Task instructions: What lines in the records below hold the string "fldlabel"? Please show them.

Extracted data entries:
####################
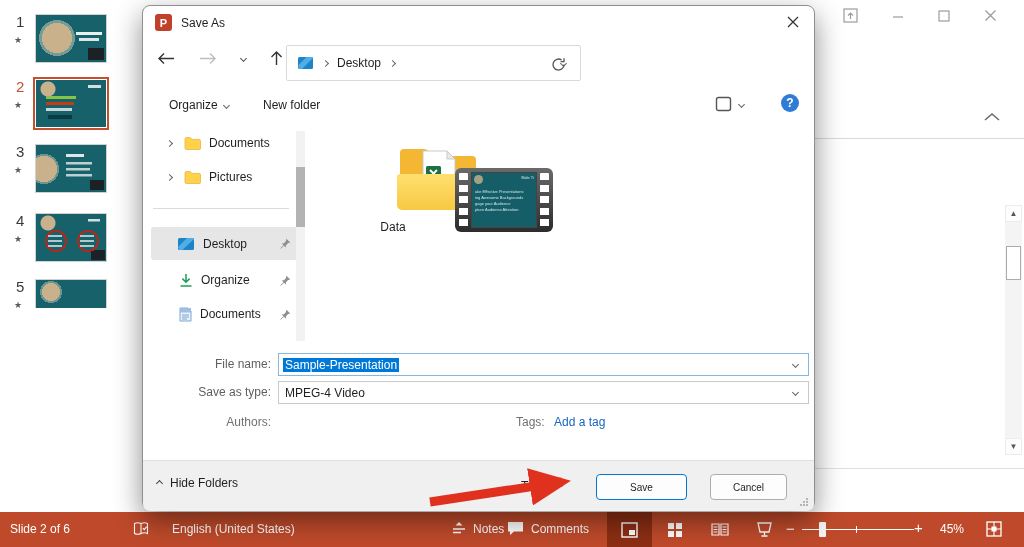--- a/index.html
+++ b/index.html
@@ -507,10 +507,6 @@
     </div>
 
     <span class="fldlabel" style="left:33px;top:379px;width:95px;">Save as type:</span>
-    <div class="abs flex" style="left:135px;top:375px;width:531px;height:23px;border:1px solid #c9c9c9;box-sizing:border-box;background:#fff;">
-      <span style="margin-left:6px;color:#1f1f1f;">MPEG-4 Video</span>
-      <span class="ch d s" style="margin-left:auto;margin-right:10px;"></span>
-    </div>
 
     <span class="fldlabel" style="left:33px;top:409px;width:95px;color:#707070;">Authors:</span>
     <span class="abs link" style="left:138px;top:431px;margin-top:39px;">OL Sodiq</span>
####################
Response to the task:
     <span class="fldlabel" style="left:33px;top:379px;width:95px;">Save as type:</span>
     <span class="fldlabel" style="left:33px;top:409px;width:95px;color:#707070;">Authors:</span>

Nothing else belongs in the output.